Business-to-business, the area with the most potential in India and where companies and firms can increase their competitiveness and cut costs, will virtually be still-born without electronic negotiable instruments. After all, its no big deal to get buyers and sellers together even without the IT Bill. What will save time and money, especially given the country's largest distances between suppliers and buyers and a slow banking system, is the ability to perform these transactions on-line.

Moreover, allowing electronic cheques and promissory notes will also help consumers. In the US, where such instruments are allowed, firms have developed innovative services for consumers. Companies like paymybills.com and paytrust.com and many others collect your paper bills, scan them and send them to customers electronically in a secure environment. The customer can review and pay the bills electronically through the site as it provides software to seamlessly inter-face with your bank as well. Basically, it is an on-line and electronic version of your grocer's lad cycling off to pay your telephone and electricity bill for you. And all this convenience for a small fee of less than $10 a month.
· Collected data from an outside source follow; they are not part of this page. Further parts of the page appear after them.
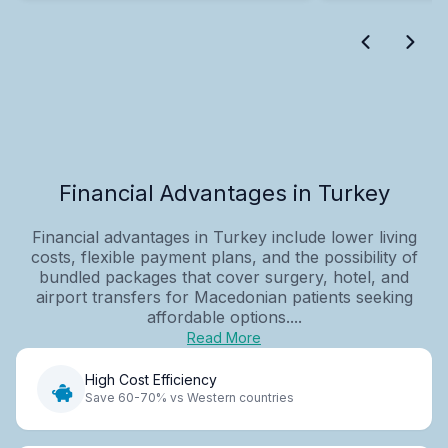
Financial Advantages in Turkey
Financial advantages in Turkey include lower living
costs, flexible payment plans, and the possibility of
bundled packages that cover surgery, hotel, and
airport transfers for Macedonian patients seeking
affordable options....
Read More
High Cost Efficiency
Save 60-70% vs Western countries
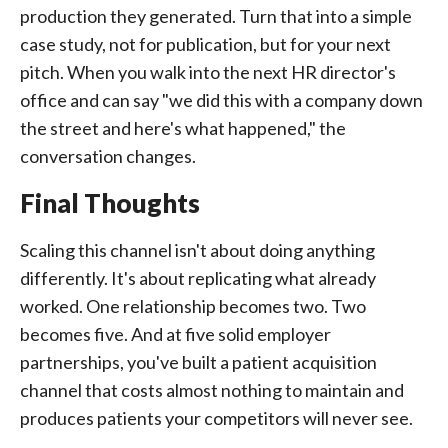
production they generated. Turn that into a simple
case study, not for publication, but for your next
pitch. When you walk into the next HR director's
office and can say "we did this with a company down
the street and here's what happened," the
conversation changes.
Final Thoughts
Scaling this channel isn't about doing anything
differently. It's about replicating what already
worked. One relationship becomes two. Two
becomes five. And at five solid employer
partnerships, you've built a patient acquisition
channel that costs almost nothing to maintain and
produces patients your competitors will never see.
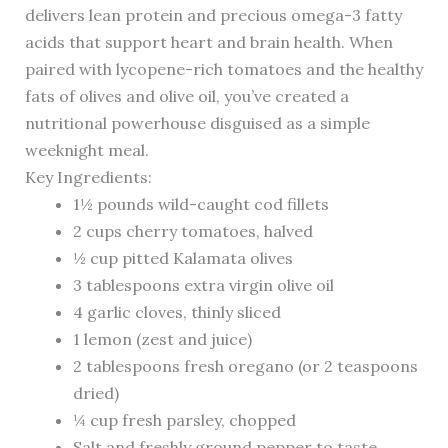
delivers lean protein and precious omega-3 fatty
acids that support heart and brain health. When
paired with lycopene-rich tomatoes and the healthy
fats of olives and olive oil, you’ve created a
nutritional powerhouse disguised as a simple
weeknight meal.
Key Ingredients:
1½ pounds wild-caught cod fillets
2 cups cherry tomatoes, halved
½ cup pitted Kalamata olives
3 tablespoons extra virgin olive oil
4 garlic cloves, thinly sliced
1 lemon (zest and juice)
2 tablespoons fresh oregano (or 2 teaspoons
dried)
¼ cup fresh parsley, chopped
Salt and freshly ground pepper to taste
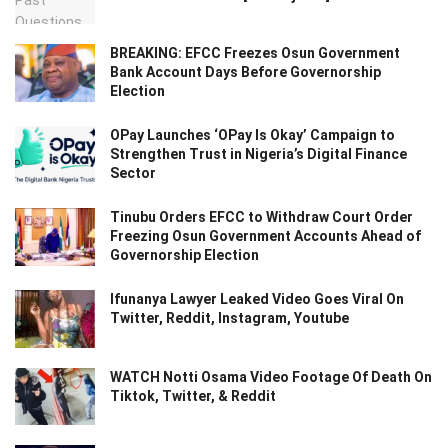
BREAKING: EFCC Freezes Osun Government
Bank Account Days Before Governorship
Election
OPay Launches ‘OPay Is Okay’ Campaign to
Strengthen Trust in Nigeria’s Digital Finance
Sector
Tinubu Orders EFCC to Withdraw Court Order
Freezing Osun Government Accounts Ahead of
Governorship Election
Ifunanya Lawyer Leaked Video Goes Viral On
Twitter, Reddit, Instagram, Youtube
WATCH Notti Osama Video Footage Of Death On
Tiktok, Twitter, & Reddit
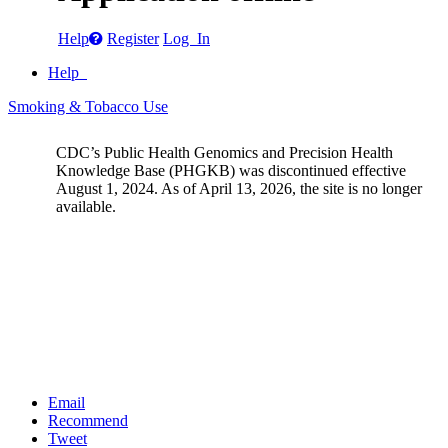
Help
Register
Log In
Help
Smoking & Tobacco Use
CDC’s Public Health Genomics and Precision Health
Knowledge Base (PHGKB) was discontinued effective
August 1, 2024. As of April 13, 2026, the site is no longer
available.
Email
Recommend
Tweet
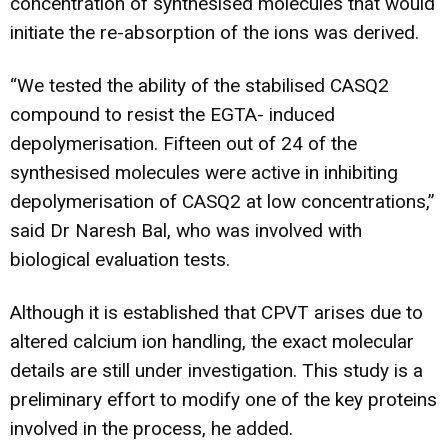
concentration of synthesised molecules that would
initiate the re-absorption of the ions was derived.
“We tested the ability of the stabilised CASQ2
compound to resist the EGTA- induced
depolymerisation. Fifteen out of 24 of the
synthesised molecules were active in inhibiting
depolymerisation of CASQ2 at low concentrations,”
said Dr Naresh Bal, who was involved with
biological evaluation tests.
Although it is established that CPVT arises due to
altered calcium ion handling, the exact molecular
details are still under investigation. This study is a
preliminary effort to modify one of the key proteins
involved in the process, he added.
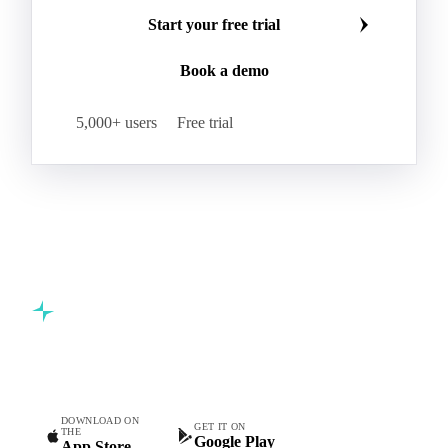
Make smarter commodity decisions
Carbon Dioxide
Corn Dextrin
Dextrin Starch
Join 5,000+ procurement professionals at the world's
Enzyme
Hydroxypropyl Methylcellulose (HPMC)
leading food and beverage companies.
Inulin
Methyl Cellulose
Microcrystalline Cellulose
Potassium Sorbate
Start your free trial
Sodium
Sodium Ascorbate
Sodium Bicarbonate
Book a demo
Sodium Carboxymethyl Cellulose
Sodium Phosphate
Taurine
Tetrasodium Pyrophosphate
5,000+ users
Free trial
Trisodium Phosphate
Baking Powder
Leavening
Yeast
Glucosamine Hydrochloride
Bovine Collagen
Brilliant Blue FCF
Creatine
Gelatin Bloom 1809
Hops
Modified Starch
Sodium Benzoate
Sodium Sulfite
Pea Protein
Vital Wheat Gluten
Calcium Propionate
Sorbate
Commodity intelligence for food & beverage procurement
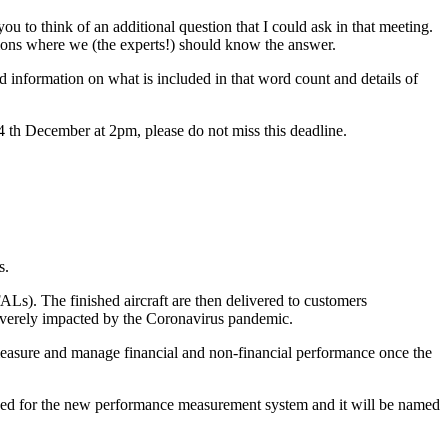
u to think of an additional question that I could ask in that meeting.
ions where we (the experts!) should know the answer.
information on what is included in that word count and details of
14 th December at 2pm, please do not miss this deadline.
s.
ALs). The finished aircraft are then delivered to customers
severely impacted by the Coronavirus pandemic.
easure and manage financial and non-financial performance once the
used for the new performance measurement system and it will be named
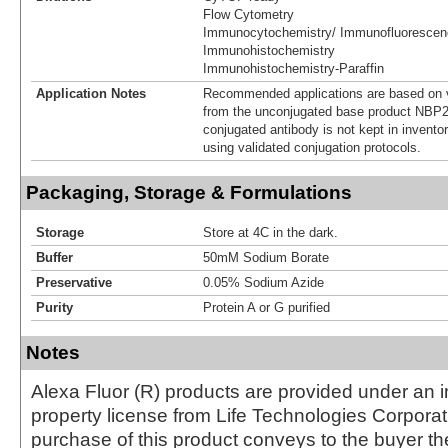
Flow Cytometry
Immunocytochemistry/ Immunofluorescen
Immunohistochemistry
Immunohistochemistry-Paraffin
Application Notes
Recommended applications are based on v
from the unconjugated base product NBP2
conjugated antibody is not kept in invento
using validated conjugation protocols.
Packaging, Storage & Formulations
Storage
Store at 4C in the dark.
Buffer
50mM Sodium Borate
Preservative
0.05% Sodium Azide
Purity
Protein A or G purified
Notes
Alexa Fluor (R) products are provided under an in
property license from Life Technologies Corporat
purchase of this product conveys to the buyer th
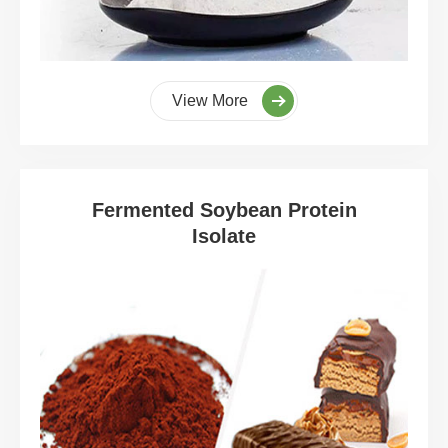
View More
Fermented Soybean Protein
Isolate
Without electronic negotiable instruments these innovations and on-line efficiencies will not be as prevalent as they could be. Already banks like HDFC are offering a variation on this service where you can pay your bills through the ATM, but the bill pay sites are even more sophisticated.

Another thing lacking in the Bill is that it conveniently excludes the government from adopting the electronic age. While on one hand you have chief ministers of states like Andhra Pradesh and Karnataka busy talking about bringing the government to the people through the Internet by putting land records and government forms on-line and allowing people to interact with the government electronically, the IT Bill precludes the government from having to do anything electronically.

The Bill states that no right vested in any person to insist that any government department, ministry or authority accept, issue, create, retain or preserve any document in electronic form. This gives the government and the bureaucracy a clean excuse never to do anything electronically to increase its efficiency. The regime of four copies, none of them carbons, seems set to continue. Perhaps this is not to anger further the public sector and government unions who would be set to protest against any move that reduced their numbers or made them more efficient and accountable to the public. Instead of not allowing computerisation of government, it could also be a cha-nce for unions to demand retraining to increase their skill levels and, maybe, even get a better job than the one in government!

It can not be over-stressed that at the beginning of the life of e-commerce, the less the regulation the better. In the US, e-commerce has exploded in the absence of over-regulation. Self-regulation has been the model to allow the sector to develop to its full potential. It is only now, four years after the process started, that the government is contemplating regulating certain aspects of privacy after seeing the first instances of corporate abuse of the information companies collect about their users on-line.

While there is perhaps no need to adopt the complete laissez-faire approach of the US, the Indian legislation could be more subtle, flexible, even nuanced. With the budget session in full flow, law-makers have to take some decisions. In Internet time. Otherwise by the time the rules of play are set, the game may be over.